As you know, we believe that the combination of these benefits not only creates substantial value, but also reduces risk, as the Company will have the ability to leave the OpCo with no net funded debt.  The Company can maintain flexibility with all of its properties, and, if it so chooses, maintain the use of substantially all of its current cash flow through distributions from the JV.

Since you have previously requested that we provide you with our presentation materials and we believe shareholders would also benefit from a better understanding of the merits of the JV structure, we have decided to share a section of the presentation materials previously presented to you publicly with this letter. 
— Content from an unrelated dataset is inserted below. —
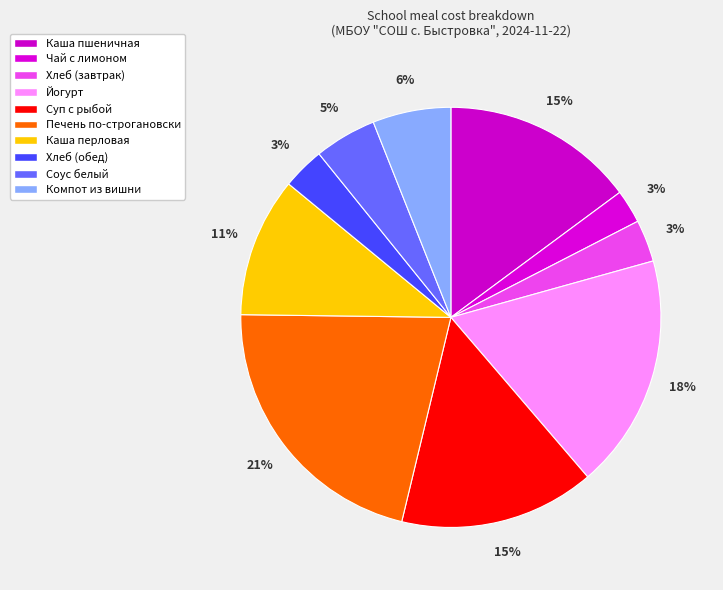

How many slices are in this pie chart?

10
Despite what is clearly a challenging retail environment, we believe the execution of the real estate strategy outlined in the attached presentation can create meaningful and lasting value for shareholders.  When matched with an operational turnaround plan that includes hundreds of millions in cost reductions and margin improvement, we believe Macy's is an extremely attractive investment.

As per your request, we have not included the details of our operational improvement plan in our public presentation at this time.  We look forward to continuing our dialogue with you as you look to create maximum value for Macy's shareholders.